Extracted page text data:
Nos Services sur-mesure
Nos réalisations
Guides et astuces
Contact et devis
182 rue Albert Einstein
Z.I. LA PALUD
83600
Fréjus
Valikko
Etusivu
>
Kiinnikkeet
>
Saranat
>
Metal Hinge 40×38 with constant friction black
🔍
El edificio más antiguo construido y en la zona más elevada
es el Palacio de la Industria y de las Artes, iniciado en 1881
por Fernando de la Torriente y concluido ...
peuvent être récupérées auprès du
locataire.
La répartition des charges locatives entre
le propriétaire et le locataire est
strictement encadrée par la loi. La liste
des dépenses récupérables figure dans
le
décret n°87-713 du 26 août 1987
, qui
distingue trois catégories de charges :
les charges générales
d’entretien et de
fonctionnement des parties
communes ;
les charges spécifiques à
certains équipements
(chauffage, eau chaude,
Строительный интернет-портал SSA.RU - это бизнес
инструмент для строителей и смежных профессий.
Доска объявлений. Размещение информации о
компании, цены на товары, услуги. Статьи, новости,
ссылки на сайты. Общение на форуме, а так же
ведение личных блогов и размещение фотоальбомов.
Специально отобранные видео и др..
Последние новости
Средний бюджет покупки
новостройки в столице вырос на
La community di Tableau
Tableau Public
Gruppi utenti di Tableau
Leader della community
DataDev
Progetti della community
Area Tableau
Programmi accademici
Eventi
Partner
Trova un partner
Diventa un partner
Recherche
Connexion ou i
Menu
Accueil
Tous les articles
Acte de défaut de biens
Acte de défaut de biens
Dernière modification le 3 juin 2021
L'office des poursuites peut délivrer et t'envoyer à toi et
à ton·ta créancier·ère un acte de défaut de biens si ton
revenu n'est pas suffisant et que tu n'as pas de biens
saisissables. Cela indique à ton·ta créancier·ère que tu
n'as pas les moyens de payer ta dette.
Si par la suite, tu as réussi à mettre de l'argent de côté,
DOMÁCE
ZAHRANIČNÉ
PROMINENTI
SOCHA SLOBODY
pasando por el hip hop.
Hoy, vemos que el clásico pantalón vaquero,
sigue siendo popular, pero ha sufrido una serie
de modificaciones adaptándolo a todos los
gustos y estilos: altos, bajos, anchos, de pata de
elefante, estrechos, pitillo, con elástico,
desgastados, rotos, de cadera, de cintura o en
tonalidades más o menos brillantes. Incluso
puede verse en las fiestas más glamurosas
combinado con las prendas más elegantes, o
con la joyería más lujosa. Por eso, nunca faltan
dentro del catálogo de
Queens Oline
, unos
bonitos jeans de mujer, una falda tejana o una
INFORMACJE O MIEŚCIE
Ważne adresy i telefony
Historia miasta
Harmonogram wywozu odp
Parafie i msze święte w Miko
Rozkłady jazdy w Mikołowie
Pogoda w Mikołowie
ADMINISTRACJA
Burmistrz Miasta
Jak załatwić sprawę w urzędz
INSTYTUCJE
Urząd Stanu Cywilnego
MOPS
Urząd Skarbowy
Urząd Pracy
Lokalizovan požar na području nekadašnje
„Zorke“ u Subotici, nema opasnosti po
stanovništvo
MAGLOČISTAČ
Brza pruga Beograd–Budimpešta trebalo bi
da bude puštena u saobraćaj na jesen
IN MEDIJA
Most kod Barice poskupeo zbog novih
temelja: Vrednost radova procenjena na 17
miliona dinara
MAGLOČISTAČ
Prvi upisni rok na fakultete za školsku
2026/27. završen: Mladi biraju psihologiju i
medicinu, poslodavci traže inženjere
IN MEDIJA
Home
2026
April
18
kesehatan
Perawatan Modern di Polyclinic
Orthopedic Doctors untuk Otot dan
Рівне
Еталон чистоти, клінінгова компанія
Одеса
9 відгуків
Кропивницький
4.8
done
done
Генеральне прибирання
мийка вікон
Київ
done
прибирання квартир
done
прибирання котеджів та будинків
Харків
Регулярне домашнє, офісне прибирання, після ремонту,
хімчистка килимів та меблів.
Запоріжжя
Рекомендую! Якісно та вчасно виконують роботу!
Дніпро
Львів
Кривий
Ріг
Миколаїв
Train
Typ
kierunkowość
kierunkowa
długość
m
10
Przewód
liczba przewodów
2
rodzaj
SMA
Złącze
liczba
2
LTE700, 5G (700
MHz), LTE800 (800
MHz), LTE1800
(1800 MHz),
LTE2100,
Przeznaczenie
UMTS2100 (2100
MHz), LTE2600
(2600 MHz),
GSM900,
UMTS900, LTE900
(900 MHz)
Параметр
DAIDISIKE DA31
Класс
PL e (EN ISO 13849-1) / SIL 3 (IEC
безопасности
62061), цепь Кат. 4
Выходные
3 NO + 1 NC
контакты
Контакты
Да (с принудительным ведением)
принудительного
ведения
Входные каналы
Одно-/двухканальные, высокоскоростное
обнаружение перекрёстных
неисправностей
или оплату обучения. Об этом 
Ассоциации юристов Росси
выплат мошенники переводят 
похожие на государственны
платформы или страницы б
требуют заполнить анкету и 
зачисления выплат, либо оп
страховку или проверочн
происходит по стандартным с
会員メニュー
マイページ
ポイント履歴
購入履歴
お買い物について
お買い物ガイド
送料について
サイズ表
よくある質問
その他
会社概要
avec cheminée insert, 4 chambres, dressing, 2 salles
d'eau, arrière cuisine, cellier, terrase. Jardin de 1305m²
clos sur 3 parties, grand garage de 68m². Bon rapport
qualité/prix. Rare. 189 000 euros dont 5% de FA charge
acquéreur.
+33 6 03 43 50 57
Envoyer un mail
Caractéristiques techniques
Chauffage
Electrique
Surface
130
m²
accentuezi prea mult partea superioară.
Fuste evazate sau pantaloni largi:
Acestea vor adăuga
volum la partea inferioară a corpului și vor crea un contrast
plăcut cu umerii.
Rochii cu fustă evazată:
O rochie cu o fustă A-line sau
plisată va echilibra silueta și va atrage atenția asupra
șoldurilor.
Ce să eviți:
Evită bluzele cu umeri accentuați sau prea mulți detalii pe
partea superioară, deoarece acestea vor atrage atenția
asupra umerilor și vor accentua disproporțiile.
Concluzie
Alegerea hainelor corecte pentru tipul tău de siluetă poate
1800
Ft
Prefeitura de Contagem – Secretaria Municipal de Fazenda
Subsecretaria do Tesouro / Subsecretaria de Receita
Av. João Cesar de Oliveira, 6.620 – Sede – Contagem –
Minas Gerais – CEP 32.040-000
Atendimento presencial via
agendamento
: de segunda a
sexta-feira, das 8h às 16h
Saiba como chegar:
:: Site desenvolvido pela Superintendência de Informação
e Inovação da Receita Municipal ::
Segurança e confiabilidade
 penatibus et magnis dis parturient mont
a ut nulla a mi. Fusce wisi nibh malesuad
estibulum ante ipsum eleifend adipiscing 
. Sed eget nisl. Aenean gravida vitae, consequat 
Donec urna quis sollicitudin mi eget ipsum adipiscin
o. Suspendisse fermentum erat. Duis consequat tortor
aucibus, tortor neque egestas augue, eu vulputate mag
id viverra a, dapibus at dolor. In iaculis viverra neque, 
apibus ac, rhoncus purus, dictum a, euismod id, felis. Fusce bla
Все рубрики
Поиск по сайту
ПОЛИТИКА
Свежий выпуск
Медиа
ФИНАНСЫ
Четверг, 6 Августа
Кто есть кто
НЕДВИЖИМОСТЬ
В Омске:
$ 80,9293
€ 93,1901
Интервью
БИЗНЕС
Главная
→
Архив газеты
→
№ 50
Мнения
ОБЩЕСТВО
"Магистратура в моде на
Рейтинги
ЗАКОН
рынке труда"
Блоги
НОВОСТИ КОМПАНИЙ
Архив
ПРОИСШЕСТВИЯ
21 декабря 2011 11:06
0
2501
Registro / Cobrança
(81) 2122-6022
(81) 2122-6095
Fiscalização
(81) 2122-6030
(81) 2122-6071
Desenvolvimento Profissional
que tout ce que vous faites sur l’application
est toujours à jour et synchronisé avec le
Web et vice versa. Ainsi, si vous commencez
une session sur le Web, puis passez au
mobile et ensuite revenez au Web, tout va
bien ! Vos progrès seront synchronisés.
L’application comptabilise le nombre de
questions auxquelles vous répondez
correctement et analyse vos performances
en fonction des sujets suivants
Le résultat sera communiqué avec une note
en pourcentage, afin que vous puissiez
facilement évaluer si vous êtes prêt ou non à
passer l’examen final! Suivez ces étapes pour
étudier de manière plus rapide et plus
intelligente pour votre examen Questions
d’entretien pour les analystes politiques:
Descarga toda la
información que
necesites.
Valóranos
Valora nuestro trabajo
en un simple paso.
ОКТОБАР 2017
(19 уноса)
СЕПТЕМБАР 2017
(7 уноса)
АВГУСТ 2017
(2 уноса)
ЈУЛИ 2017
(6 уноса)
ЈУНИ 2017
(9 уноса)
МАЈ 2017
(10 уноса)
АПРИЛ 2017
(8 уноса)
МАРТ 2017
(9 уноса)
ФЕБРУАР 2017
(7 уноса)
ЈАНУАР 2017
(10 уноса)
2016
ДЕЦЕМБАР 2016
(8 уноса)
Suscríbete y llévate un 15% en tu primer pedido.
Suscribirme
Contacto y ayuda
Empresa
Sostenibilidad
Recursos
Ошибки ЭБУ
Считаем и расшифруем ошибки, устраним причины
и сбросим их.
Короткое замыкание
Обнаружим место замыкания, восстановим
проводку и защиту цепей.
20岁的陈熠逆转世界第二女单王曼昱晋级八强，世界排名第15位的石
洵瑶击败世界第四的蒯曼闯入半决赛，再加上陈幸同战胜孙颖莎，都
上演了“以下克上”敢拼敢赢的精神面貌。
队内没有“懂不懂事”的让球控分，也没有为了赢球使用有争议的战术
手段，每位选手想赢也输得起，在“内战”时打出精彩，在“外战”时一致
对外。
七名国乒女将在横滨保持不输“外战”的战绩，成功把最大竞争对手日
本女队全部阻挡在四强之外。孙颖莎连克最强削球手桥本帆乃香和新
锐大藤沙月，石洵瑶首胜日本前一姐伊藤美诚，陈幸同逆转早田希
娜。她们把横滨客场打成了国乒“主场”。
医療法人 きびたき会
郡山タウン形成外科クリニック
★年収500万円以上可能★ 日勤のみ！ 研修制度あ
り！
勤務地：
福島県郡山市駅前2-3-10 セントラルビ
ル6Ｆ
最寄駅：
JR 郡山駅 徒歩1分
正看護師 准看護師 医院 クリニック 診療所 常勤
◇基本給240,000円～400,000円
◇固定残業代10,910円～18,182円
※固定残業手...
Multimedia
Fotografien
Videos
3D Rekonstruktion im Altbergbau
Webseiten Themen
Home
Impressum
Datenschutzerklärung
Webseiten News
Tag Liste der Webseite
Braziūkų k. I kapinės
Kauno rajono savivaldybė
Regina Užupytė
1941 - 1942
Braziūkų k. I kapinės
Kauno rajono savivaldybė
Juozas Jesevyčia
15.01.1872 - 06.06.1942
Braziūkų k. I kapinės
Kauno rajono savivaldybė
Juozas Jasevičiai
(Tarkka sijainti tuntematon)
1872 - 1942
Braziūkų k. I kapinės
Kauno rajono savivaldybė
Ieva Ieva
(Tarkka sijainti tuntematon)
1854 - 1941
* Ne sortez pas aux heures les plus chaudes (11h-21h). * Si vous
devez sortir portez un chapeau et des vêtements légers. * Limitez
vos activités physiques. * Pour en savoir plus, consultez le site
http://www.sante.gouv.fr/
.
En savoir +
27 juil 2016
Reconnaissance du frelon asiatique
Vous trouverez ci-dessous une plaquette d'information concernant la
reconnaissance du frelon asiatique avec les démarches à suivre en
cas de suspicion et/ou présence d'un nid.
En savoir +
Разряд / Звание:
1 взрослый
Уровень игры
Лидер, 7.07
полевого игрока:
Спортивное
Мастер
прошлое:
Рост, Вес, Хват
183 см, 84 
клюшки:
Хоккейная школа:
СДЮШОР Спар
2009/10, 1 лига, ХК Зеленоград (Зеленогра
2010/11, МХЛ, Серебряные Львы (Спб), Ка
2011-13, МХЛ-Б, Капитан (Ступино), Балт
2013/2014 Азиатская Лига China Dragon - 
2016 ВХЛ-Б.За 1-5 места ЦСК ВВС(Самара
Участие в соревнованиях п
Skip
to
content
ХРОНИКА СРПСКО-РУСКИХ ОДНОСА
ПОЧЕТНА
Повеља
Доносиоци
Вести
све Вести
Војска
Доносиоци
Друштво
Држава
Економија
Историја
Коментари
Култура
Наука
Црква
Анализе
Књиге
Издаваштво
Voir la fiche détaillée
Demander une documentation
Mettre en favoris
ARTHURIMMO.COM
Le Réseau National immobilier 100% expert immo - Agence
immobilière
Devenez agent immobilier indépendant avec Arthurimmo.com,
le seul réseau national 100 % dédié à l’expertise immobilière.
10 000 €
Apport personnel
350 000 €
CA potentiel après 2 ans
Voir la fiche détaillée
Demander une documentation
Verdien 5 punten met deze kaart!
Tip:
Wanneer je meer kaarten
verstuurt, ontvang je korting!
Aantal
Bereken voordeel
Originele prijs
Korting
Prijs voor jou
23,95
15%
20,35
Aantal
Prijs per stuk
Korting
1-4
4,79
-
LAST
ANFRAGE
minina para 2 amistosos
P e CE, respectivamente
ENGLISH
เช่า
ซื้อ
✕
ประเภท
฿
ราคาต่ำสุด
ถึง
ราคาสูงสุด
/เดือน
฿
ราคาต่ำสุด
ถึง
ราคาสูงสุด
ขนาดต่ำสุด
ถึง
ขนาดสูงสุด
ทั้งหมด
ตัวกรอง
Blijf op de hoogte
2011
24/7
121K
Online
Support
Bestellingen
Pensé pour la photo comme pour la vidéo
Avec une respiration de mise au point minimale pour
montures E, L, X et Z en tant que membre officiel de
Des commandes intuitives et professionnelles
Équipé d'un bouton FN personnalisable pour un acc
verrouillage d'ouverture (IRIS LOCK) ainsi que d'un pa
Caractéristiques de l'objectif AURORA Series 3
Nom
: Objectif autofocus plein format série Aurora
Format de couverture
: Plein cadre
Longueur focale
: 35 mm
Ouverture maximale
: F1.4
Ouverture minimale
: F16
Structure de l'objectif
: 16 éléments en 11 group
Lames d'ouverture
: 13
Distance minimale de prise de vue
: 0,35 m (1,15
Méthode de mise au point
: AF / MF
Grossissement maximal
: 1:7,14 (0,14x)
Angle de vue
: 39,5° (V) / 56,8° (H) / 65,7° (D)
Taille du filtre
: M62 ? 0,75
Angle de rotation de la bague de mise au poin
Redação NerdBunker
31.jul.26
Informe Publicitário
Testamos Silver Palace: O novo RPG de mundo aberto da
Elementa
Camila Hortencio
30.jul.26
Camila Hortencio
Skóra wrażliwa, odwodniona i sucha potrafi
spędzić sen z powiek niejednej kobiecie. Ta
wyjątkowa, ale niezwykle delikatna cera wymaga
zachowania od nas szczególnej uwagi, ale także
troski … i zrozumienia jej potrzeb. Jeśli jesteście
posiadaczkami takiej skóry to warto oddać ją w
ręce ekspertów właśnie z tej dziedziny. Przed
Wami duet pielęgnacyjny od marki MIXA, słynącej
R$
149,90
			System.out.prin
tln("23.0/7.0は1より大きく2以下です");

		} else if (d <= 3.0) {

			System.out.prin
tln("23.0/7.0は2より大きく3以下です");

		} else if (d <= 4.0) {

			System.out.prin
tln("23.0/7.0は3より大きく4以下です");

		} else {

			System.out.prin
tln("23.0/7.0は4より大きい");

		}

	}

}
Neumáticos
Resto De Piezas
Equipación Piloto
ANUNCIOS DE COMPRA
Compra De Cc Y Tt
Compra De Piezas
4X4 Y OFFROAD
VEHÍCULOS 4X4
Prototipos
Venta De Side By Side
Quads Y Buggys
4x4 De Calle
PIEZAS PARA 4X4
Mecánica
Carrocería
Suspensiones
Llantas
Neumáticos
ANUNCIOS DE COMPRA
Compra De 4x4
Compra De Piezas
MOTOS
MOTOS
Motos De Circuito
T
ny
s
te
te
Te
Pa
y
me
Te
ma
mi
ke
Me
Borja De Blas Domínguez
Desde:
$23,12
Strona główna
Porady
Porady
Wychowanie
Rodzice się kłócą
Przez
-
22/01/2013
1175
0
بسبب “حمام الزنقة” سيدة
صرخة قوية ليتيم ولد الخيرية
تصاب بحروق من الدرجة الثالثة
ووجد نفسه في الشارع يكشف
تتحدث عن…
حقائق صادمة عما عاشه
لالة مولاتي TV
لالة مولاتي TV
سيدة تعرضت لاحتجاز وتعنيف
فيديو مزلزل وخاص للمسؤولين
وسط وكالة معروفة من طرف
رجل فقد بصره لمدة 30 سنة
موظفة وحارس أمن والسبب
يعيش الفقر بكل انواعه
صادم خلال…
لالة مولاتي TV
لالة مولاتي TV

▶ [THE TASK] Change each "locataire" to "preneur" in the data from its first line through the line containing "Последние новости". Return only those lines, with everything else left as it is.

▶ [SOLVED EXERCISE]
Nos Services sur-mesure
Nos réalisations
Guides et astuces
Contact et devis
182 rue Albert Einstein
Z.I. LA PALUD
83600
Fréjus
Valikko
Etusivu
>
Kiinnikkeet
>
Saranat
>
Metal Hinge 40×38 with constant friction black
🔍
El edificio más antiguo construido y en la zona más elevada
es el Palacio de la Industria y de las Artes, iniciado en 1881
por Fernando de la Torriente y concluido ...
peuvent être récupérées auprès du
preneur.
La répartition des charges locatives entre
le propriétaire et le preneur est
strictement encadrée par la loi. La liste
des dépenses récupérables figure dans
le
décret n°87-713 du 26 août 1987
, qui
distingue trois catégories de charges :
les charges générales
d’entretien et de
fonctionnement des parties
communes ;
les charges spécifiques à
certains équipements
(chauffage, eau chaude,
Строительный интернет-портал SSA.RU - это бизнес
инструмент для строителей и смежных профессий.
Доска объявлений. Размещение информации о
компании, цены на товары, услуги. Статьи, новости,
ссылки на сайты. Общение на форуме, а так же
ведение личных блогов и размещение фотоальбомов.
Специально отобранные видео и др..
Последние новости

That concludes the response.